[CI] Add AI-generated content detection workflow
To improve the contributor workflow and avoid time-intensive reviews, this issue proposes adding a CI workflow that flags PRs with likely AI-generated content before they reach full review.
See this example from Hugo's repository: https://github.com/gohugoio/hugo/pull/14205#issuecomment-3563875679
Looking at Hugo's repo, the aiwatchdog.yml workflow uses the bep/ai-watchdog action, which analyzes the PR content (description + changed files) and sends them to OpenAI models to detect potential AI-generated content.

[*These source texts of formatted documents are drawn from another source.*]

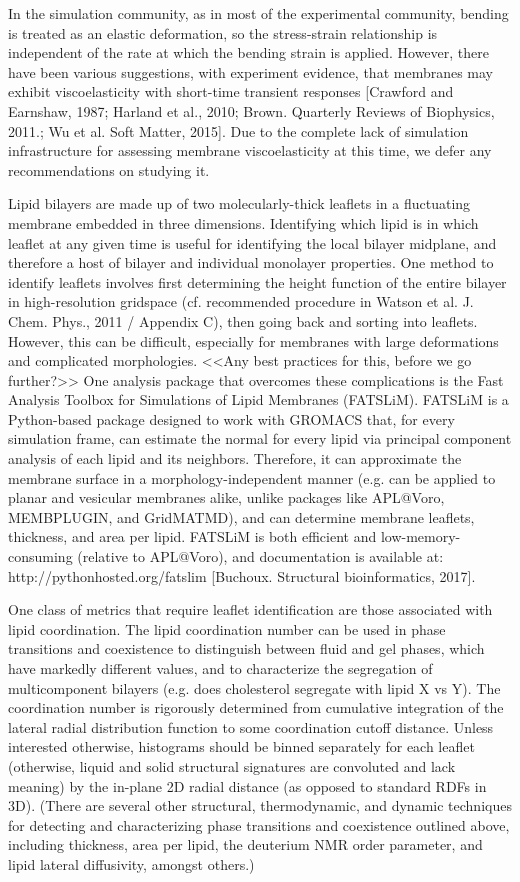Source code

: \documentclass[9pt,bestpractices]{livecoms}
\begin{document}
In the simulation community, as in most of the experimental community, bending is treated as an elastic deformation, so the stress-strain relationship is independent of the rate at which the bending strain is applied.
However, there have been various suggestions, with experiment evidence, that membranes may exhibit viscoelasticity with short-time transient responses [Crawford and Earnshaw, 1987; Harland et al., 2010; Brown. Quarterly Reviews of Biophysics, 2011.; Wu et al. Soft Matter, 2015].
Due to the complete lack of simulation infrastructure for assessing membrane viscoelasticity at this time, we defer any recommendations on studying it.

Lipid bilayers are made up of two molecularly-thick leaflets in a fluctuating membrane embedded in three dimensions.
Identifying which lipid is in which leaflet at any given time is useful for identifying the local bilayer midplane, and therefore a host of bilayer and individual monolayer properties.
One method to identify leaflets involves first determining the height function of the entire bilayer in high-resolution gridspace (cf. recommended procedure in Watson et al. J. Chem. Phys., 2011 / Appendix C), then going back and sorting into leaflets.
However, this can be difficult, especially for membranes with large deformations and complicated morphologies.
<<Any best practices for this, before we go further?>>
One analysis package that overcomes these complications is the Fast Analysis Toolbox for Simulations of Lipid Membranes (FATSLiM).
FATSLiM is a Python-based package designed to work with GROMACS that, for every simulation frame, can estimate the normal for every lipid via principal component analysis of each lipid and its neighbors.
Therefore, it can approximate the membrane surface in a morphology-independent manner (e.g. can be applied to planar and vesicular membranes alike, unlike packages like APL@Voro, MEMBPLUGIN, and GridMATMD), and can determine membrane leaflets, thickness, and area per lipid.
FATSLiM is both efficient and low-memory-consuming (relative to APL@Voro), and documentation is available at: http://pythonhosted.org/fatslim [Buchoux. Structural bioinformatics, 2017].

One class of metrics that require leaflet identification are those associated with lipid coordination.
The lipid coordination number can be used in phase transitions and coexistence to distinguish between fluid and gel phases, which have markedly different values, and to characterize the segregation of multicomponent bilayers (e.g. does cholesterol segregate with lipid X vs Y).
The coordination number is rigorously determined from cumulative integration of the lateral radial distribution function to some coordination cutoff distance.
Unless interested otherwise, histograms should be binned separately for each leaflet (otherwise, liquid and solid structural signatures are convoluted and lack meaning) by the in-plane 2D radial distance (as opposed to standard RDFs in 3D).
(There are several other structural, thermodynamic, and dynamic techniques for detecting and characterizing phase transitions and coexistence outlined above, including thickness, area per lipid, the deuterium NMR order parameter, and lipid lateral diffusivity, amongst others.)
\end{document}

Once it calculates the overall confidence score, it posts a comment on the PR with the findings. We can also configure if we want to apply a label and flag the PR as AI-generated, and optionally fail the workflow when confidence score is high.
/cc @open-telemetry/docs-approvers
Thanks for opening the issue @vitorvasc. I'm hoping that we can find the right balance, whether we use an AI watchdog or opt for something simpler.
But... I'll have to admit that I'd love to see the AI-watch dog's assessment of some of the recent PRs we've been having.
It feels like fighting fire with fire to be honest, but yeah, this is probably what we need to do...
If we institute a threshold policy like Severin suggested in Slack, I think the combination of an AI watchdog and the policy would make it much easier for me personally to push back on low-effort PRs.